The same reasoning would apply to royalty received by the assessee-company for stones, etc., excavated from the assessee-company's land. The land had been allowed to be utilized by the contractors for the purpose of excavating stones to be used in the construction work of the assessee's steel plant. The cost of the plant to the extent of such royalty received is reduced for the assessee. It is, therefore, rightly taken as a capital receipt"…….
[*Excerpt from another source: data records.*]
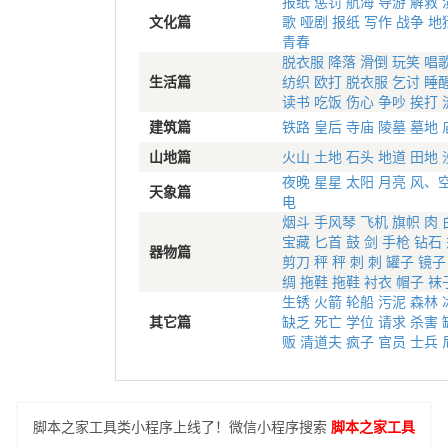
报纸
惩罚
航海
导游
解救
文化篇
歌
哑剧
报纸
写作
战争
地
青春
脱衣服
降落
滑倒
玩笑
唱
生活篇
纺织
欧打
脱衣服
乞讨
睡
读书
吃饭
伤心
争吵
挨打
建筑篇
铁路
皇后
寺庙
陵墓
墓地
山地篇
火山
土地
石头
地道
田地
夜晚
星星
太阳
月亮
风、
天象篇
电
烟斗
手风琴
飞机
旗帜
肉
宝藏
匕首
鼓
剑
手枪
钻石
器物篇
剪刀
秤
秤
刺
刺
罐子
镜子
绸
拖鞋
拖鞋
衬衣
帽子
袜
生锈
火箭
轮船
污泥
森林
其它篇
缺乏
死亡
学位
请求
杀害
贩
清道夫
疯子
官员
士兵
脚本之家工具类小程序上线了！微信小程序搜索
脚本之家工具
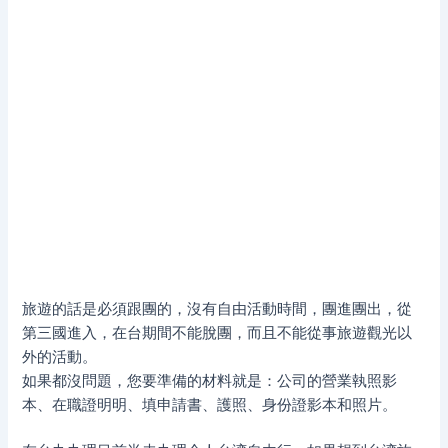
旅遊的話是必須跟團的，沒有自由活動時間，團進團出，從
第三國進入，在台期間不能脫團，而且不能從事旅遊觀光以
外的活動。
如果都沒問題，您要準備的材料就是：公司的營業執照影
本、在職證明明、填申請書、護照、身份證影本和照片。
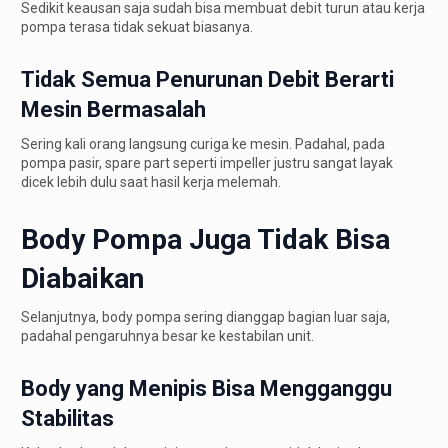
Sedikit keausan saja sudah bisa membuat debit turun atau kerja
pompa terasa tidak sekuat biasanya.
Tidak Semua Penurunan Debit Berarti
Mesin Bermasalah
Sering kali orang langsung curiga ke mesin. Padahal, pada
pompa pasir, spare part seperti impeller justru sangat layak
dicek lebih dulu saat hasil kerja melemah.
Body Pompa Juga Tidak Bisa
Diabaikan
Selanjutnya, body pompa sering dianggap bagian luar saja,
padahal pengaruhnya besar ke kestabilan unit.
Body yang Menipis Bisa Mengganggu
Stabilitas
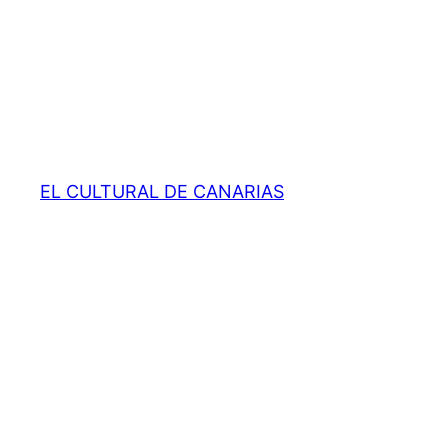
EL CULTURAL DE CANARIAS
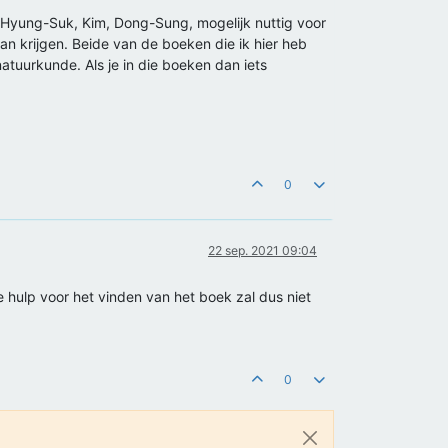
n, Hyung-Suk, Kim, Dong-Sung, mogelijk nuttig voor
an krijgen. Beide van de boeken die ik hier heb
natuurkunde. Als je in die boeken dan iets
0
22 sep. 2021 09:04
 hulp voor het vinden van het boek zal dus niet
0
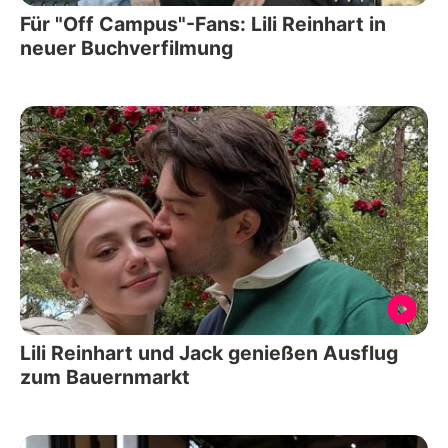
Für "Off Campus"-Fans: Lili Reinhart in
neuer Buchverfilmung
Lili Reinhart und Jack genießen Ausflug
zum Bauernmarkt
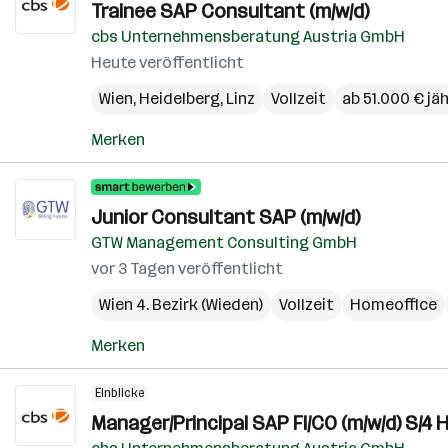
Trainee SAP Consultant (m/w/d)
cbs Unternehmensberatung Austria GmbH
Heute veröffentlicht
Wien
,
Heidelberg
,
Linz
Vollzeit
ab 51.000 € jäh
Merken
Junior Consultant SAP (m/w/d)
GTW Management Consulting GmbH
vor 3 Tagen veröffentlicht
Wien 4. Bezirk (Wieden)
Vollzeit
Homeoffice
Merken
Einblicke
Manager/Principal SAP FI/CO (m/w/d) S/4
3.6 In my view the case of the appellant is covered by the ratio of the judgments referred above. The deposit made by the appellant in FDR as margin money for issue of performance security was not a case of parking idle or surplus funds but a critical precondition to meet its obligation under the power purchase agreement with Gujarat Urja Vikas Nigam Ltd. The earning of interest on the said FDR was therefore only incidental and not the cardinal motive of the transaction.
Interest income of Rs. 35,43,471/- being inextricably linked with the activity of the setting up of the business of the appellant is treated as capital receipt. The treatment of interest income of Rs. 35,43,471/- as income from the other sources as held by the AO is not sustainable and is therefore, deleted.”
7.1 After going through the findings of the Ld.CIT(A), as aforesaid, I find that Ld. CIT(A) has decided the issue in favour of the assessee and deleted the addition in dispute by respectfully follow the order of the Hon’ble Supreme Court of India in the cases of CIT vs. Karnal Cooperative Sugar Mills Ltd. (2000) 243 ITR 2 (SC) and CIT vs. Bokaro Steel Ltd. (1999) 236 ITR 315 (SC).
Keeping in view of the facts and circumstances as explained and respectfully follow the precedents of the Hon’ble Supreme Court as cited in the Ld. CIT(A)’s impugned order, as aforesaid, I do not find any infirmity in the order of the Ld. CIT(A), hence, I uphold the same and dismiss the ground raised by the Revenue.
In the result, the appeal of the Revenue is dismissed.
Order pronounced in the Open Court on 30/08/2016.